Now, that was an accusation if he'd ever heard one, and one that wasn't easily answered to. Sure, he could tell her the truth, but he was pretty sure, "You're my mate, and my wolf really wanted to fuck you, but because you were injured, I had to content myself with holding you throughout the night," wouldn't go over well. Instead, he opted for another lie and prayed that karma would understand the purpose of his deception.
"You have a head injury." Had a head injury, he amended to himself. "I didn't want to leave you alone in case you stopped breathing, or had a seizure or something."
"Oh," she said again. This time, he didn't bother getting his hopes up and was rewarded with her wary silence. He almost missed her screaming. Almost.
"How are you feeling?" he asked as he finally rose from the bed and headed towards the dresser. What he really wanted to do was toss her onto the bed and have his way with her. That, however, would probably defeat the purpose of talking her down from her former state of hysterics. As would the fact that he was naked, if she knew. He pulled out a pair of jeans and proceeded to yank them on as he waited for her to answer.
"I've got a splitting headache, in a strange place with a strange guy who wears freaky glowing contacts, my car is broke down on the side of the road in the middle of fricking nowhere, and I've quite possibly managed to lose one of my boss's biggest clients, but other than that, I'm just peachy." Yeah, she sounded peachy, if by peachy she meant upset, annoyed and pissed off. This did not bode well for his chances of getting laid any time soon. Too bad, he thought while trying to zip up his jeans without permanently injuring himself.

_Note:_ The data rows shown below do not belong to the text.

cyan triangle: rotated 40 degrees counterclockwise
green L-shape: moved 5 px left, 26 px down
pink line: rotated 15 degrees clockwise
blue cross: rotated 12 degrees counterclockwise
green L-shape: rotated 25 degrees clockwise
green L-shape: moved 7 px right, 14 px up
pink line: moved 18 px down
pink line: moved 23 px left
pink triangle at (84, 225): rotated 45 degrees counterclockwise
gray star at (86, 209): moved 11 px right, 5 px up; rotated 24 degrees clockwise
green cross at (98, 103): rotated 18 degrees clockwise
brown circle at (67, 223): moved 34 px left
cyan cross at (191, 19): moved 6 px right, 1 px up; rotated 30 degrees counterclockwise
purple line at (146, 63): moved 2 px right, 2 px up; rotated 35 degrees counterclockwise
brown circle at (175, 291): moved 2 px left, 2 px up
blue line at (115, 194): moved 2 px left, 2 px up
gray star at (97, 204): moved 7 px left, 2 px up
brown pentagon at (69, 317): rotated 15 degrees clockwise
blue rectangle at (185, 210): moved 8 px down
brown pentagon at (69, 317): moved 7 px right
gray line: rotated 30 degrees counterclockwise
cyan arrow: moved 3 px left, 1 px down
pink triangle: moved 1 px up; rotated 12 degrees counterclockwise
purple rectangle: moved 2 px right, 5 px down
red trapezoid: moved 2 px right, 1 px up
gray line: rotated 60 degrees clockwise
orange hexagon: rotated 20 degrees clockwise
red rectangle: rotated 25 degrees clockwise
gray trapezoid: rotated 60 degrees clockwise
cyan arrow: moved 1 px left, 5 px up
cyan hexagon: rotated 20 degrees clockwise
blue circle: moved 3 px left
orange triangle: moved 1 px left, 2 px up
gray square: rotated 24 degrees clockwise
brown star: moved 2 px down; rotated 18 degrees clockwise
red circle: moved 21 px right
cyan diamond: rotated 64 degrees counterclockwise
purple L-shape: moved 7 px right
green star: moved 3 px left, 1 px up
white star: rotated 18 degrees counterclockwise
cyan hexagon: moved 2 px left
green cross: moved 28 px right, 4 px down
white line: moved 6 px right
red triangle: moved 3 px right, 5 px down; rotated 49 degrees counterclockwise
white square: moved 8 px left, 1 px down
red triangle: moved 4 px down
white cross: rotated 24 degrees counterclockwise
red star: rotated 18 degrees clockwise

"I can offer you some aspirin for your headache. My name's Evander Pierce and you're in my cabin in the woods. We have a mechanic on site who could probably fix your car, and I'm sure your boss's client will understand your current circumstances. If not, then you should tell him to kiss your ass for being so insensitive. Does that cover everything?"
"You...You're Evander Pierce?" She sounded delightfully shocked, and he had to admit, he liked the way she said his name. It made him want to rumble in pleasure, but that would probably freak her out more than she already was, so he held it back.
"At your service, and you would be?"
"Kayla Morgan, Mitchel and Associates. You're our client." The absolute horror in her voice could not be disguised, though he was almost positive she tried. He imagined her blushing. Damn night vision. Sure, he could make out all her fine details, but interesting color changes was not one of them. He decided to turn on the light.
As soon as he flipped the switch, she let out a squeal of distress and shielded her eyes. He cringed in sympathy and flipped it back off. Her headache must have been worse than he thought. "Sorry. Why don't you lay back down, and I'll go get you that aspirin."
"No, I'll be okay." Yeah, she didn't sound okay. "I brought the paperwork you requested, but it's in my car."
"Paperwork?" Was there no escaping it? And why would Phillip be sending him paperwork on the weekend? At the den of all places. And with a human courier who apparently had no idea who or what he was. Damn vampires. He'd never understand them.
"Paperwork can wait. You're in pain, and it would be extremely inconsiderate of me to allow you to work when you can't even stand to have the lights turned on. How about you take some aspirin now, let them kick in, and then we'll discuss business over breakfast. Sound like a plan?"
"Alright," she agreed, sounding more than a little relieved, and then shuffled a few steps until she collided with the bed. At that point, she collapsed face first on top of the mattress and let out a groan. "Aspirin would be really good right now."
Evander barely managed to resist telling her the best cure for a headache was good sex. Later, he assured himself, and headed towards the bathroom in search of aspirin and a cold shower.